Nils Kruse (Head of IBES of FHWien der WKW) received the Pater Schasching Prize for his dissertation on the question to what extent socially committed companies are more attractive employers.
Socially and ecologically sustainable actions strengthen companies in the competition for skilled workers and talents – if they are authentic. This is the conclusion of business ethicist Nils Kruse in his dissertation, for which the head of the Institute for Business Ethics and Sustainable Strategy (IBES) at FHWien der WKW received the Pater Johannes Schasching SJ Prize on November 10, 2022. This award for promoting dialogue between business, ethics and religion is presented by the Federation of Austrian Industry (IV) in cooperation with the Catholic Private University Linz (KU) and the Forum of Christian Managers (FCF) in Linz. In his dissertation, Nils Kruse investigates how sustainability measures influence the attractiveness of companies from the perspective of applicants and employees.
Sustainable action also provides economic benefits for companies
In its statement of reasons, the awarding committee attests Nils Kruse’s dissertation an “excellent scientific quality” and says it tackles a topic “that is of great relevance within business ethics (…) The global competition for the best talents has intensified and employees are more value-oriented and sensitive with regard to authentic communication.”
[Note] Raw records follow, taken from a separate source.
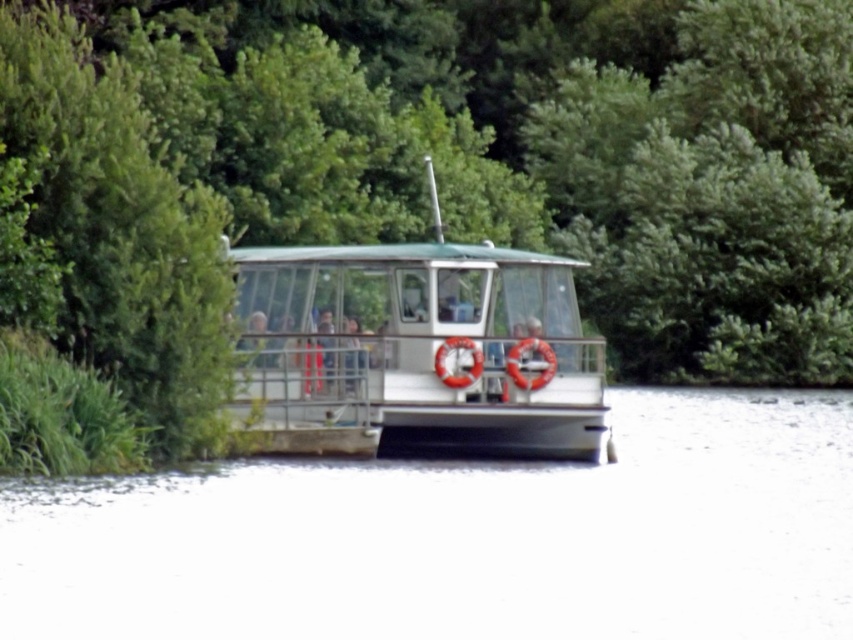
Question: Which of the following is the closest to the observer?

Choices:
 (A) (778, 515)
 (B) (300, 148)

Answer: (A)

Question: Does green leafy tree at center have a larger size compared to white smooth water at center?

Choices:
 (A) no
 (B) yes

Answer: (B)

Question: Can you confirm if green leafy tree at center is positioned to the right of white smooth water at center?

Choices:
 (A) yes
 (B) no

Answer: (B)

Question: Which object appears farthest from the camera in this image?

Choices:
 (A) green leafy tree at center
 (B) white smooth water at center
 (C) white glossy boat at center

Answer: (C)

Question: Among these points, which one is nearest to the camera?

Choices:
 (A) (252, 339)
 (B) (361, 32)
 (C) (404, 611)

Answer: (C)

Question: From the image, what is the correct spatial relationship of green leafy tree at center in relation to white smooth water at center?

The award-winning dissertation is entitled “How Does Corporate Social Performance Affect (Prospective) Employees? An Experimental Investigation”. The researcher’s starting point is the observation that the “war for talents” plays a crucial role in corporate success. This is shown by discussions about the purpose of companies, criticism of the capitalist system and concerns about the global climate. Simultaneously, job seekers are attaching more and more importance to sustainability aspects. In this context, Nils Kruse develops decision-making tools that companies can use to determine whether and when assuming social responsibility pays off from an economic perspective.
Potentials and limitations of the business case for corporate social responsibility (CSR)
Nils Kruse shows how companies can combine economic success with social responsibility. He addresses several research gaps in three studies, which he summarizes in his dissertation: An experimental study in South Korea adds a global perspective to the discussion. Thus, a contribution to more geographic diversity is made – as a complement to the predominantly “westernized” empirical surveys. By focusing on “hypocritical CSR communication”, possible negative aspects of corporate social responsibility are brought into focus.
In his dissertation, Nils Kruse concludes that the details of CSR implementation are crucial. Only well-implemented diversity measures, authentically communicated transformation and sustainable initiatives pay off for companies. Correspondingly, greenwashing can have a detrimental effect in the “war for talents”.